Xu Chaohan, Qi Rui, Ping Yanyan, Li Jie, Zhao Hongying, Wang Li, Du Michael Yifei, Xiao Yun, Li Xia
College of Bioinformatics Science and Technology, Harbin Medical University, Harbin, Heilongjiang, China.
Weston High School of Massachusetts, Massachusetts, USA.
Oncotarget. 2017 Feb 14;8(7):12041-12051. doi: 10.18632/oncotarget.14510.
LncRNAs have emerged as a major class of regulatory molecules involved in normal cellular physiology and disease, our knowledge of lncRNAs is very limited and it has become a major research challenge in discovering novel disease-related lncRNAs in cancers. Based on the assumption that diverse diseases with similar phenotype associations show similar molecular mechanisms, we presented a pan-cancer network-based prioritization approach to systematically identify disease-specific risk lncRNAs by integrating disease phenotype associations. We applied this strategy to approximately 2800 tumor samples from 14 cancer types for prioritizing disease risk lncRNAs. Our approach yielded an average area under the ROC curve (AUC) of 80.66%, with the highest AUC (98.14%) for medulloblastoma. When evaluated using leave-one-out cross-validation (LOOCV) for prioritization of disease candidate genes, the average AUC score of 97.16% was achieved. Moreover, we demonstrated the robustness as well as the integrative importance of this approach, including disease phenotype associations, known disease genes and the numbers of cancer types. Taking glioblastoma multiforme as a case study, we identified a candidate lncRNA gene SNHG1 as a novel disease risk factor for disease diagnosis and prognosis.
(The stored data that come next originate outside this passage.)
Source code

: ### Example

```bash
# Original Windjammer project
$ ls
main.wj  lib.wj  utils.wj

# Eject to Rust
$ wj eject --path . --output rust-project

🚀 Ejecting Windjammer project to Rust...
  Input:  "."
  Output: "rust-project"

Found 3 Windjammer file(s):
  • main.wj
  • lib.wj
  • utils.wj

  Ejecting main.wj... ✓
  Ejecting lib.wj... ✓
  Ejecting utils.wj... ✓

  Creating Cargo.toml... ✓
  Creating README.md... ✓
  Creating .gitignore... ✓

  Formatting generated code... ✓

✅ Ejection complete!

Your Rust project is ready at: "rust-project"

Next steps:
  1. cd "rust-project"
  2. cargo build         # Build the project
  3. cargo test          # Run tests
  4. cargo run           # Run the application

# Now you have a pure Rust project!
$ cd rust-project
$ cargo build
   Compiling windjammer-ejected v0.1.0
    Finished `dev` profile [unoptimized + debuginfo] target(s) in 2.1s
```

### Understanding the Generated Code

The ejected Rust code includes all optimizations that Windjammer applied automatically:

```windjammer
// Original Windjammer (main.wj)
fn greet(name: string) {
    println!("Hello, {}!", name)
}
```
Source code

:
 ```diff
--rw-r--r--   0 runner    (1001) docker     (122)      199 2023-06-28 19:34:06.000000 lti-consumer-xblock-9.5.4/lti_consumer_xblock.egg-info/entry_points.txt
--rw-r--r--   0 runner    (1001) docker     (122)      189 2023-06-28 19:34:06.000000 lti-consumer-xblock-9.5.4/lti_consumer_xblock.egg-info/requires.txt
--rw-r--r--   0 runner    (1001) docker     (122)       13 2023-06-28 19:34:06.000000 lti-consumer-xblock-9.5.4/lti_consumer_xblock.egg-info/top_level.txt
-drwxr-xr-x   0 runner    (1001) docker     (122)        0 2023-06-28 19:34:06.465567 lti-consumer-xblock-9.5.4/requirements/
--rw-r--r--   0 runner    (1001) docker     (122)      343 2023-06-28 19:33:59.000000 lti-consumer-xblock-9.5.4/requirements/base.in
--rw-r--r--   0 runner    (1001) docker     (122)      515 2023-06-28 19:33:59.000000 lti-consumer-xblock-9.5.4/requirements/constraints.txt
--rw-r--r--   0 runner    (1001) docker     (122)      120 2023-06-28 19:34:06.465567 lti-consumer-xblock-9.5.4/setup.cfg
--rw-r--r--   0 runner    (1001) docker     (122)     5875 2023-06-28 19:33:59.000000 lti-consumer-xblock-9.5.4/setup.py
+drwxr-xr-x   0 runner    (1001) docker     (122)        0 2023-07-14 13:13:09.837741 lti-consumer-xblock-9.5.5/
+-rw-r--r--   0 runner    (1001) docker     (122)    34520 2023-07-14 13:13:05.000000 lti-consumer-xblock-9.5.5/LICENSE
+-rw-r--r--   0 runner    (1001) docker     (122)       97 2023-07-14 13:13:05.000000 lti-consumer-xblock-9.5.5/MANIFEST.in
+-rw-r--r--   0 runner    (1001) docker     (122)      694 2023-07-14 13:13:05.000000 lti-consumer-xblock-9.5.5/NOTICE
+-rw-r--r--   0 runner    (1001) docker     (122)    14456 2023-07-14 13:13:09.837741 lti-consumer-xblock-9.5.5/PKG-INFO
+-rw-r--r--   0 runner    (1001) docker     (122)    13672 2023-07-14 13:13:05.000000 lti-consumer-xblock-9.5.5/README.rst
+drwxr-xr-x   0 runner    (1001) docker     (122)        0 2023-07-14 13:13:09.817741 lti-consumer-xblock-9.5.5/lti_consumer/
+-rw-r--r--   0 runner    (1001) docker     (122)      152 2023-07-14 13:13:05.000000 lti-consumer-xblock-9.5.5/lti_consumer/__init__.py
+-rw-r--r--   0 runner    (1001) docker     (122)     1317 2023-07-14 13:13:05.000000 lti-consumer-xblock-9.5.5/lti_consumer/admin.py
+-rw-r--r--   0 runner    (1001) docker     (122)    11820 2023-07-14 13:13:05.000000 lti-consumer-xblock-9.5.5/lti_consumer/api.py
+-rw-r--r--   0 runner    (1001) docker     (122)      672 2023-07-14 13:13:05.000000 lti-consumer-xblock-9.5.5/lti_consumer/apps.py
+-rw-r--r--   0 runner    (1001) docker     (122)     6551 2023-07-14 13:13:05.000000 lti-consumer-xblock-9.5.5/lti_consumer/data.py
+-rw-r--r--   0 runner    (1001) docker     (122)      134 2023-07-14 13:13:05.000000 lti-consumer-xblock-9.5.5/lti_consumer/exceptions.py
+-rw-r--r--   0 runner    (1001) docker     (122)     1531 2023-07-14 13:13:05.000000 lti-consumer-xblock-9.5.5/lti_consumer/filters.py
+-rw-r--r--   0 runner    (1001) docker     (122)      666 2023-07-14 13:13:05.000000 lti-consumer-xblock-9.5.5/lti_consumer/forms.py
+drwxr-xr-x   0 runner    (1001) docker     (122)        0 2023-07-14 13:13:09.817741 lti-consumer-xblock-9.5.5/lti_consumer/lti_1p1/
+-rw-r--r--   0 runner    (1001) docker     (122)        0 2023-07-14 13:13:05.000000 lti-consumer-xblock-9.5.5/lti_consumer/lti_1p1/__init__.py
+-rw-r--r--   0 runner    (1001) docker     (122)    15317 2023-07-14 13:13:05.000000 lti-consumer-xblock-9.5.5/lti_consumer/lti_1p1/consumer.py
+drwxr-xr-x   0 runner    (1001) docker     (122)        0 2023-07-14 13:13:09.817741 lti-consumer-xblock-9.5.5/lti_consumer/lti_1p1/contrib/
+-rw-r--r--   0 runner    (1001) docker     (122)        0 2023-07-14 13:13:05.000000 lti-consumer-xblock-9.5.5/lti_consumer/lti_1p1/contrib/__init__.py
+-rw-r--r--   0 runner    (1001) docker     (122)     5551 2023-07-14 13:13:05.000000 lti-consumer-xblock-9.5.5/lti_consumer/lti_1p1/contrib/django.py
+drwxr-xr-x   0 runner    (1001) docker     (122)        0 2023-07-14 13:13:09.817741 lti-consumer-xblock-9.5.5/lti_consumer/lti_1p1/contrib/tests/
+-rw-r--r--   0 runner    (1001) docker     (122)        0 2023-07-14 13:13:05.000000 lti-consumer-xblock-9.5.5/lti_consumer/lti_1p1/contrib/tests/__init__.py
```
In summary, we provided a novel lncRNA prioritization approach by integrating pan-cancer phenotype associations that could help researchers better understand the important roles of lncRNAs in human cancers.
长链非编码RNA(lncRNAs)已成为参与正常细胞生理和疾病的一类主要调控分子,但我们对lncRNAs的了解非常有限,在癌症中发现与疾病相关的新型lncRNAs已成为一项重大研究挑战。基于具有相似表型关联的多种疾病显示相似分子机制这一假设,我们提出了一种基于泛癌网络的优先级排序方法,通过整合疾病表型关联来系统地识别疾病特异性风险lncRNAs。我们将此策略应用于来自14种癌症类型的约2800个肿瘤样本,以对疾病风险lncRNAs进行优先级排序。我们的方法得到的ROC曲线下面积(AUC)平均为80.66%,其中髓母细胞瘤的AUC最高(98.14%)。当使用留一法交叉验证(LOOCV)对疾病候选基因进行优先级排序时,平均AUC得分为97.16%。此外,我们证明了该方法的稳健性以及综合重要性,包括疾病表型关联、已知疾病基因和癌症类型数量。以多形性胶质母细胞瘤为例,我们鉴定出一个候选lncRNA基因SNHG1作为疾病诊断和预后的新型疾病风险因素。总之,我们通过整合泛癌表型关联提供了一种新型的lncRNA优先级排序方法,这有助于研究人员更好地理解lncRNAs在人类癌症中的重要作用。